Copy out the records below word for word, from the line that contains "pose: elev=25.6 azim=156.5" through the line that contains "Dot at: (176, 215)".
** Start EXERCISE DATA **
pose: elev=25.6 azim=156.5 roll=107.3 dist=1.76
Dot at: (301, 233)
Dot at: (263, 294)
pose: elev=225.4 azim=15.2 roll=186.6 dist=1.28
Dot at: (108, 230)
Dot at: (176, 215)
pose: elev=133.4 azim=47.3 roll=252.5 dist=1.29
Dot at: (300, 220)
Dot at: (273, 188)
** End EXERCISE DATA **
** Start EXERCISE DATA **
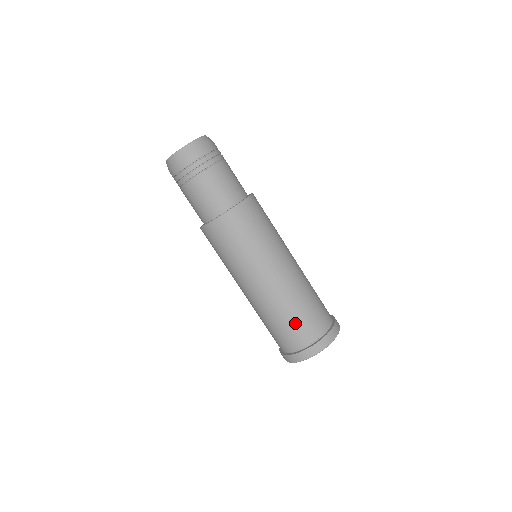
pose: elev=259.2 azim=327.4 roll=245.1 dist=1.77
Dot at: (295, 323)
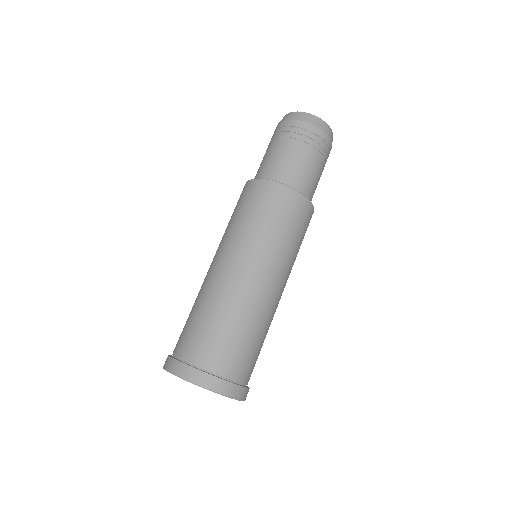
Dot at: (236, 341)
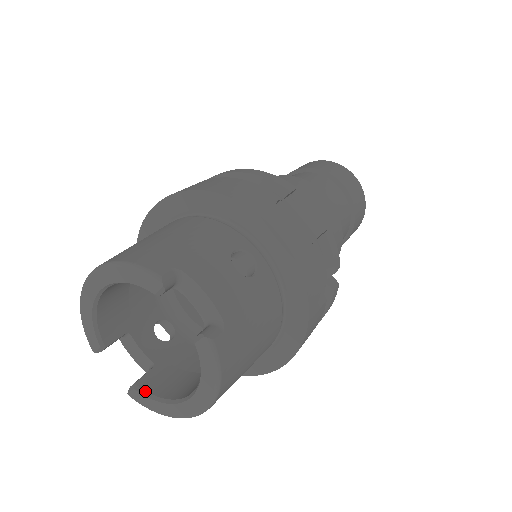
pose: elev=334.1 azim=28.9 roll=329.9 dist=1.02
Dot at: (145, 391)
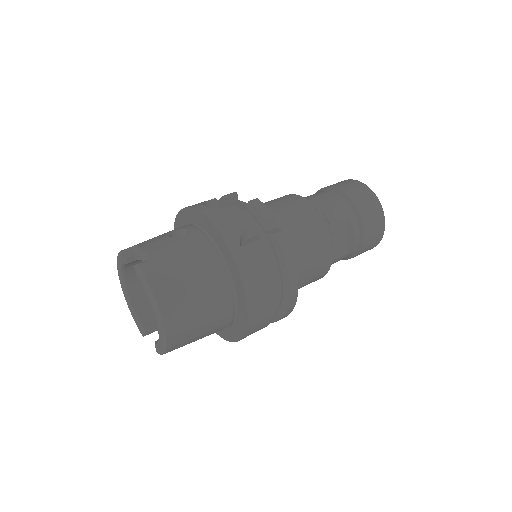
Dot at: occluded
** End EXERCISE DATA **
TASK ANSWER:
pose: elev=25.6 azim=156.5 roll=107.3 dist=1.76
Dot at: (301, 233)
Dot at: (263, 294)
pose: elev=225.4 azim=15.2 roll=186.6 dist=1.28
Dot at: (108, 230)
Dot at: (176, 215)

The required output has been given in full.